Observability LLM payload + GenAI semconv (v0.17.0) by chris-colinsky · Pull Request #61 · LunarCommand/openarmature-python

chris-colinsky · 2026-05-23T17:29:57Z

Summary

Realizes spec v0.17.0 §5.5 expansion (proposal 0024) and the five python-only ergonomics items from the observability friction roundup. Triggered by a downstream agent integrating OA with Langfuse over OTLP: LLM spans rendered "naked" (model + tokens only), prompt linkage silently dropped at the dispatch-worker task boundary, and every backend needed a per-service attribute-mapping shim.
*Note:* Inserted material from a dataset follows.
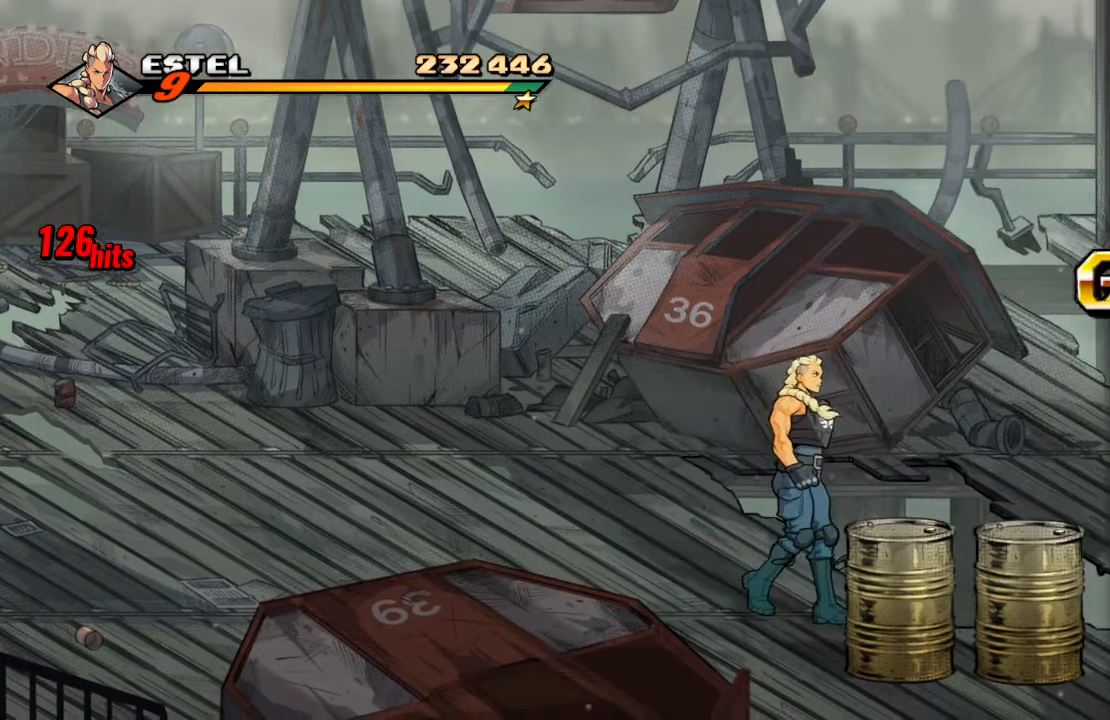
{"buttons": ["SQUARE"], "left_stick": "center", "right_stick": "center", "events": [[383, "DPAD_RIGHT", "up"], [400, "SQUARE", "down"], [500, "DPAD_DOWN", "up"]]}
All eight friction items resolved here.

What's in

LLM span attribute expansion (spec v0.17.0):

§5.5.1 input/output payload — openarmature.llm.input.messages, openarmature.llm.output.content, openarmature.llm.request.extras. JSON-encoded with sorted keys, default-off via disable_llm_payload: bool = True, truncated at payload_max_bytes (default 64 KiB, minimum 256). Inline image bytes redacted at the provider before reaching the event payload — not gated by any observer flag, defence-in-depth that applies to every custom observer too.
§5.5.2 / §5.5.3 GenAI semconv — gen_ai.system, gen_ai.request.model, gen_ai.response.{model,id,finish_reasons}, gen_ai.usage.{input,output}_tokens, plus per-set gen_ai.request.{temperature,max_tokens,top_p,seed}. Opt out via disable_genai_semconv. gen_ai.system is caller-set per OpenAIProvider instance (default "openai"; override to "vllm" / "lm_studio" / etc. when hitting non-OpenAI endpoints that speak the OpenAI wire format).

OTelObserver ergonomics:

resource=Resource(...) constructor field.
span_processor now accepts SpanProcessor | Sequence[SpanProcessor].
attribute_enrichers: Sequence[Callable[[Span, NodeEvent | None], None]] hook fires before every span.end() the observer issues. Exceptions are caught and warned, never propagated.
shutdown() docstring documents the BatchSpanProcessor flush gotcha under fast teardown.

Public surface:

openarmature.observability.LLM_NAMESPACE and openarmature.observability.LlmEventPayload. The payload type now lives at openarmature.observability.llm_event (moved from the provider module to break a circular import that the lazy __getattr__ was masking; subclasses plain Pydantic BaseModel since NodeEvent.pre_state is Any). _LlmEventState retained as a deprecated alias on the provider module for one release.
Response.response_id and Response.response_model typed fields sourcing the new gen_ai.response.* attributes.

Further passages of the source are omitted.